A Change.org petition against Old Navy has forced the retailer to come clean about its pricing practices. Old Navy shopper Renee Posey noticed that the prices on the retailer’s jean offerings for plus-sized women were significantly higher than for straight sizes. “I was fine paying the extra money as a plus-sized woman, because, you know, more fabric equals higher cost of manufacture,” she wrote, noting the $12-$15 difference between the two pairs. But once she realized that the men’s options were not priced in this manner, she began to suspect something else was at play.
“Old Navy’s Rockstar Super Skinny Jeans cost $27 in a size 6. The same jeans in a size 26 cost $40. Alternatively, the men’s Slim-Fit Jean costs $25–no matter the size.” Posey also says that while men’s straight and plus sizes are lumped together on the Old Navy website, there is a separate category for plus-sized women’s clothing. “I don’t understand why myself and women like me are being singled out and forced to pay more by Old Navy, when our male counterparts are not,” Posey wrote. Luckily for her, and her 23,000 plus supporters, Old Navy’s finally come forward to explain why women’s plus-sized denim options are so much more expensive.

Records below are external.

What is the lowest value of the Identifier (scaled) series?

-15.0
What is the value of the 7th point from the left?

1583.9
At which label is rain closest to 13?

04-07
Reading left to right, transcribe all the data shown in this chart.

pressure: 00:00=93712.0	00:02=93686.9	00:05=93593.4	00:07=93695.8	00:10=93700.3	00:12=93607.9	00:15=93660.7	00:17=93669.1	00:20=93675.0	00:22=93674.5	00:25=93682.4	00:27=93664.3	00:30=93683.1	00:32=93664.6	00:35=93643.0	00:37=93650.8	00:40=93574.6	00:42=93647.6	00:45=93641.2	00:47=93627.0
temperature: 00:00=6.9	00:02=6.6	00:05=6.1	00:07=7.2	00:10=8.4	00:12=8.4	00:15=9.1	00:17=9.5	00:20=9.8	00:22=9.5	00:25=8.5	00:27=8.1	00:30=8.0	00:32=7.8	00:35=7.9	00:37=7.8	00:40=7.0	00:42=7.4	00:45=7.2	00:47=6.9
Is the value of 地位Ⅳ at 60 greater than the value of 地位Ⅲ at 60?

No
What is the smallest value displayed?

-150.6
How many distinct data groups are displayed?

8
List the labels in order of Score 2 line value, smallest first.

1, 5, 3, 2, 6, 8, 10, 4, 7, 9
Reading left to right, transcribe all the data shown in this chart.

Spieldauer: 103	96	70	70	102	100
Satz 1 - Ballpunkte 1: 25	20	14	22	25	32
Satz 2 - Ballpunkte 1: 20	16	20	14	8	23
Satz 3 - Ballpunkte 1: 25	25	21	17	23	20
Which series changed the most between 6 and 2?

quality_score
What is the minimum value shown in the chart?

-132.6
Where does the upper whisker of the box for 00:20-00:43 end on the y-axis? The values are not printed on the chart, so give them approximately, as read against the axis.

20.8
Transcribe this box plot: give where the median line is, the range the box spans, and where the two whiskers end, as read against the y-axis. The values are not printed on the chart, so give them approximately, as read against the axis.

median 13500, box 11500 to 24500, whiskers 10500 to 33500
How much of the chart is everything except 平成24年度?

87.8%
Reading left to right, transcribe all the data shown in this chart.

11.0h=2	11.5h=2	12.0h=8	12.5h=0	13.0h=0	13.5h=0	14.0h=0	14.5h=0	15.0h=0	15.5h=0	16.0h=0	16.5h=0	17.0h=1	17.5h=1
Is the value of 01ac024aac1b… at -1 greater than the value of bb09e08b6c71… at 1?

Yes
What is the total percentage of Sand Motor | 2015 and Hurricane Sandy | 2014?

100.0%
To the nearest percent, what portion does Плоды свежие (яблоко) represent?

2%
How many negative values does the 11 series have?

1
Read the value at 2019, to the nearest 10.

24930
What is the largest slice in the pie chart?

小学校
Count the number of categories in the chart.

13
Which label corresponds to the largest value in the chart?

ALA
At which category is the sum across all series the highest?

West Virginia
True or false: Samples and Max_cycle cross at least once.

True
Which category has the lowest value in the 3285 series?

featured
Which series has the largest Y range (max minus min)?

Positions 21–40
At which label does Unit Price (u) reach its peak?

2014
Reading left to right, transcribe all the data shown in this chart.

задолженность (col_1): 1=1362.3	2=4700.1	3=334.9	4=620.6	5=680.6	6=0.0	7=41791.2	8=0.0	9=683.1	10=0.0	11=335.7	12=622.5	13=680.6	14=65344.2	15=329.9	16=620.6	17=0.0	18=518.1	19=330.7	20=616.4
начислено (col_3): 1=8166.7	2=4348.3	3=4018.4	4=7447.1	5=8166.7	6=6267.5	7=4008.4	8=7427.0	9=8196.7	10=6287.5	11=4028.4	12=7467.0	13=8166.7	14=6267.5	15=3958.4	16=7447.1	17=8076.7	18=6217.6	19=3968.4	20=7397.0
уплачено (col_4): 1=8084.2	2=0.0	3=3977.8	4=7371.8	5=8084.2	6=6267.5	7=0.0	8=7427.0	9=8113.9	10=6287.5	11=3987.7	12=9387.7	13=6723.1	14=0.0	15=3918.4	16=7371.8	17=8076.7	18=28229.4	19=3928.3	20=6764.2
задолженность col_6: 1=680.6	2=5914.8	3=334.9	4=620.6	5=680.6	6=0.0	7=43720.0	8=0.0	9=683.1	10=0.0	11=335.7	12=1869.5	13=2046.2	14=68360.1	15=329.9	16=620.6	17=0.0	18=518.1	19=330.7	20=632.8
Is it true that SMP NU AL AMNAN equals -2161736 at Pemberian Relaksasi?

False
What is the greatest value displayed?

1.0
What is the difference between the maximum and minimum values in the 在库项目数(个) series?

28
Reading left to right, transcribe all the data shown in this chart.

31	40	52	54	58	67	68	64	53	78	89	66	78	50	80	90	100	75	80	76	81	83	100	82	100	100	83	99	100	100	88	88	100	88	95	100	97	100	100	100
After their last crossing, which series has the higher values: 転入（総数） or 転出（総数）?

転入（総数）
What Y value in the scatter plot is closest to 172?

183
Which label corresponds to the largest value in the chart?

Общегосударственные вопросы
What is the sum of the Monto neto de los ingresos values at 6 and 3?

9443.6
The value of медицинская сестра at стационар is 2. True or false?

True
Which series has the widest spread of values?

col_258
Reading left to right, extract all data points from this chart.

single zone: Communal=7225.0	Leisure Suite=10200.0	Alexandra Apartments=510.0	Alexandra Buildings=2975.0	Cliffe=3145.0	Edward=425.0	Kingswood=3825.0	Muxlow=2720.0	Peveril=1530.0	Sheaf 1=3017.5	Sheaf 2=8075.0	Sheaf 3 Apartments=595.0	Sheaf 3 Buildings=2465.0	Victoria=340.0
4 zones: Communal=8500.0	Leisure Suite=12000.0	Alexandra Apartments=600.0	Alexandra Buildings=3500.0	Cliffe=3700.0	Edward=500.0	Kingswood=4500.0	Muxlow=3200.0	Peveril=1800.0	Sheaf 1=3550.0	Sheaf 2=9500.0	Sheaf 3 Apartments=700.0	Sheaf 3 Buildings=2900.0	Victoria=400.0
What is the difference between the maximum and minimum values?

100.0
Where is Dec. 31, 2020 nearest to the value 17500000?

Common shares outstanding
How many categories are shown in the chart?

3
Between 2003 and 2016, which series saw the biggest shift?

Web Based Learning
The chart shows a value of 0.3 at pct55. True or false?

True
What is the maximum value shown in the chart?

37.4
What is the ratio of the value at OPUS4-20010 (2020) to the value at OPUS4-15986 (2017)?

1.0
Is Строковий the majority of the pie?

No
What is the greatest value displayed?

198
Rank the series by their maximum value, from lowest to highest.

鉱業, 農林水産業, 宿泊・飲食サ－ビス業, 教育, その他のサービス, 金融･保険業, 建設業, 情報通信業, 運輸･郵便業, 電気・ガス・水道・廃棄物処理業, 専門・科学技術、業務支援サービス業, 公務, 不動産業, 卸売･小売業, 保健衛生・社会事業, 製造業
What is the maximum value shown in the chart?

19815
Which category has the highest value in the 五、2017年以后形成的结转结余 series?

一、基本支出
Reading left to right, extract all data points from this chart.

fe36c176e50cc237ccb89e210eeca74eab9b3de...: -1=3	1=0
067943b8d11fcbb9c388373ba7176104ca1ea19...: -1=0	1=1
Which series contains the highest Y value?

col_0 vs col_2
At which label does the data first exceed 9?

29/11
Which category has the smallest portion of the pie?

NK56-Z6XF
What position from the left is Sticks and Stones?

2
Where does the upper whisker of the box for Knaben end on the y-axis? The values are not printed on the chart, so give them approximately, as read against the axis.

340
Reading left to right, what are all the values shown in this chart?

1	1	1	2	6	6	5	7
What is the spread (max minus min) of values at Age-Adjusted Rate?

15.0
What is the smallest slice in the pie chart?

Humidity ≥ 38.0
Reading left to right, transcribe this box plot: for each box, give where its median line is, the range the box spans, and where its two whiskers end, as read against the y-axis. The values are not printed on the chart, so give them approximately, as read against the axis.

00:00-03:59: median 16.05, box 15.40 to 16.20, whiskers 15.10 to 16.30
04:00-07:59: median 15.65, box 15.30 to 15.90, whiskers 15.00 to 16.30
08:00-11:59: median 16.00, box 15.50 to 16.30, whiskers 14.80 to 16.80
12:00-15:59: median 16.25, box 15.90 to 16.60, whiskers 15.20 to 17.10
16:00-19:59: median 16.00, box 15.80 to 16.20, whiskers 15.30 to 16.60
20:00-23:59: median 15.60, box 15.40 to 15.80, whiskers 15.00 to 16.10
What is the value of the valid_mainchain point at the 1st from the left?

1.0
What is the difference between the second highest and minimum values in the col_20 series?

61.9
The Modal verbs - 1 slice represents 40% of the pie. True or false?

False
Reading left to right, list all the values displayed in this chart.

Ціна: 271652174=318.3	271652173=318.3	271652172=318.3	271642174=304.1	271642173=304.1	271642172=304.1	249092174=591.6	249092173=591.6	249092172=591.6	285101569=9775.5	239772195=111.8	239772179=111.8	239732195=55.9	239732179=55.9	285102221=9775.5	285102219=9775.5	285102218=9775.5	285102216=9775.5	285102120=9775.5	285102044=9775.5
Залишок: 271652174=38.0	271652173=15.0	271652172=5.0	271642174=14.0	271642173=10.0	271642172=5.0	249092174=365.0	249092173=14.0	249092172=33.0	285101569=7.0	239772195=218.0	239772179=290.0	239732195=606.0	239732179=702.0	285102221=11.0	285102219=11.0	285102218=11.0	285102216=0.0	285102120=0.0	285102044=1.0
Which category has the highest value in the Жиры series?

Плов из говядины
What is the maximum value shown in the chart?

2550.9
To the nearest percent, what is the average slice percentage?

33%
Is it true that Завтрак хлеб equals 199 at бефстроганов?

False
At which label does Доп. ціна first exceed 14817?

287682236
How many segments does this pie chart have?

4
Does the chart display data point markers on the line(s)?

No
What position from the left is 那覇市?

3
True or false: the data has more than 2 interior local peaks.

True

The retailer says that due to the types of fabric it uses to make jeans for plus-sized women, it has no choice but to put a premium on those wares. “Old Navy is proud to offer styles and apparel designed specifically for the plus size customer,” the Gap-owned brand said in a statement. “For women, styles are not just larger sizes of other women’s items, they are created by a team of designers who are experts in creating the most flattering and on-trend plus styles, which includes curve-enhancing and curve-flattering elements such as four-way stretch materials and contoured waistbands, which most men’s garments do not include. This higher price point reflects the selection of unique fabrics and design elements.”
This may be true, but TIME points out that it only seems to be the denim that’s more expensive, not any of the other plus-sized options. Surely, “curve-enhancing and curve-flattering elements” should be added to blouses, sweaters and the like? After all, curves extend to your whole body — not just your bottom half. Sounds like there may be more to this story than Old Navy is letting on. Plus, it is quite curious that larger men — who have a different body shape than straight-sized men — would not have their own plus section on the website. The whole thing smells a little of sexism and a lot of sizeism, and the ghettoization of plus-sized women.